Tuberculosis Quotes in The Magic Mountain
It was a cough, apparently—a man’s cough, but a cough unlike any that Hans Castorp had ever heard; indeed, compared to it, all other coughs with which he was familiar had been splendid, healthy expressions of life—a cough devoid of any zest for life or love, which didn’t come in spasms, but sounded as if someone were stirring feebly in a terrible mush of decomposing organic material.
Joachim searched for an answer. “My God,” he said, “they’re so free. I mean, they’re young and time plays no role in their lives, and they may very well die. Why should they go around with long faces?
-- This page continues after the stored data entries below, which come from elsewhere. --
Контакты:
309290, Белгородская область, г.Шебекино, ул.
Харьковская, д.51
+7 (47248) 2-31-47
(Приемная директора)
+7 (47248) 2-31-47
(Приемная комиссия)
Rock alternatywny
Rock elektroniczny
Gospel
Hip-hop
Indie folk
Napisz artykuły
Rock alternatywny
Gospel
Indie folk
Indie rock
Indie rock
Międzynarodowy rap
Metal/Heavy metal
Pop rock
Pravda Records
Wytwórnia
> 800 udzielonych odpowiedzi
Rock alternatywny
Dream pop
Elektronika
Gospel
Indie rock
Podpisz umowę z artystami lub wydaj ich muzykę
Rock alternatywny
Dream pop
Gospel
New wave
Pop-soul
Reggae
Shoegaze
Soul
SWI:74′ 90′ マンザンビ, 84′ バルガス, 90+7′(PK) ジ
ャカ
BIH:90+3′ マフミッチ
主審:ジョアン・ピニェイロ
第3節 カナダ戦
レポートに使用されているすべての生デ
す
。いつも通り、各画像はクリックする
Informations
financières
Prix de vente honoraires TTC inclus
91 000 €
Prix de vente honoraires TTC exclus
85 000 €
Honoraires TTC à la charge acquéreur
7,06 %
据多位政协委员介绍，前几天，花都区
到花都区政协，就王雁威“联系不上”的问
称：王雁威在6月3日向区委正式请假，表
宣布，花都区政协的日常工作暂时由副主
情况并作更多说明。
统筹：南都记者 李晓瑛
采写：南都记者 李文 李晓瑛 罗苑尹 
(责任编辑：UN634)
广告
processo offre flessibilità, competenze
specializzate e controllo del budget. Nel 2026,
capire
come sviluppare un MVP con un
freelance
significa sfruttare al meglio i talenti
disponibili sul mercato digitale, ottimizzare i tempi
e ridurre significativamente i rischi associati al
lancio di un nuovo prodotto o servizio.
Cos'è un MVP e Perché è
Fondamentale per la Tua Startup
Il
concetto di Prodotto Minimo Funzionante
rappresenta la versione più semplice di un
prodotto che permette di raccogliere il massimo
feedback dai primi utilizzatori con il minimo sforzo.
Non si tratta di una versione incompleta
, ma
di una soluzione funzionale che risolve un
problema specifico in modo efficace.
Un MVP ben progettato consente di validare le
I sometimes think that illness and death aren’t really serious matters, that it’s all more like loafing around, and that, strictly speaking, things are serious only down below in real life. I think maybe you’ll come to understand that in due time, after you’ve been up here with us a little longer.”
“The only healthy and noble and indeed, let me expressly point out, the only religious way in which to regard death is to perceive and feel it as a constituent part of life, as life’s holy prerequisite, and not to separate it intellectually, to set it up in opposition to life, or, worse, to play it off against life in some disgusting fashion—for that is indeed the antithesis of a healthy, noble, reasonable, and religious view. […] Death is to be honored as the cradle of life, the womb of renewal. Once separated from life, it becomes grotesque, a wraith—or even worse. For as an independent spiritual power, death is a very depraved force, whose wicked attractions are very strong and without doubt can cause the most abominable confusion of the human mind.”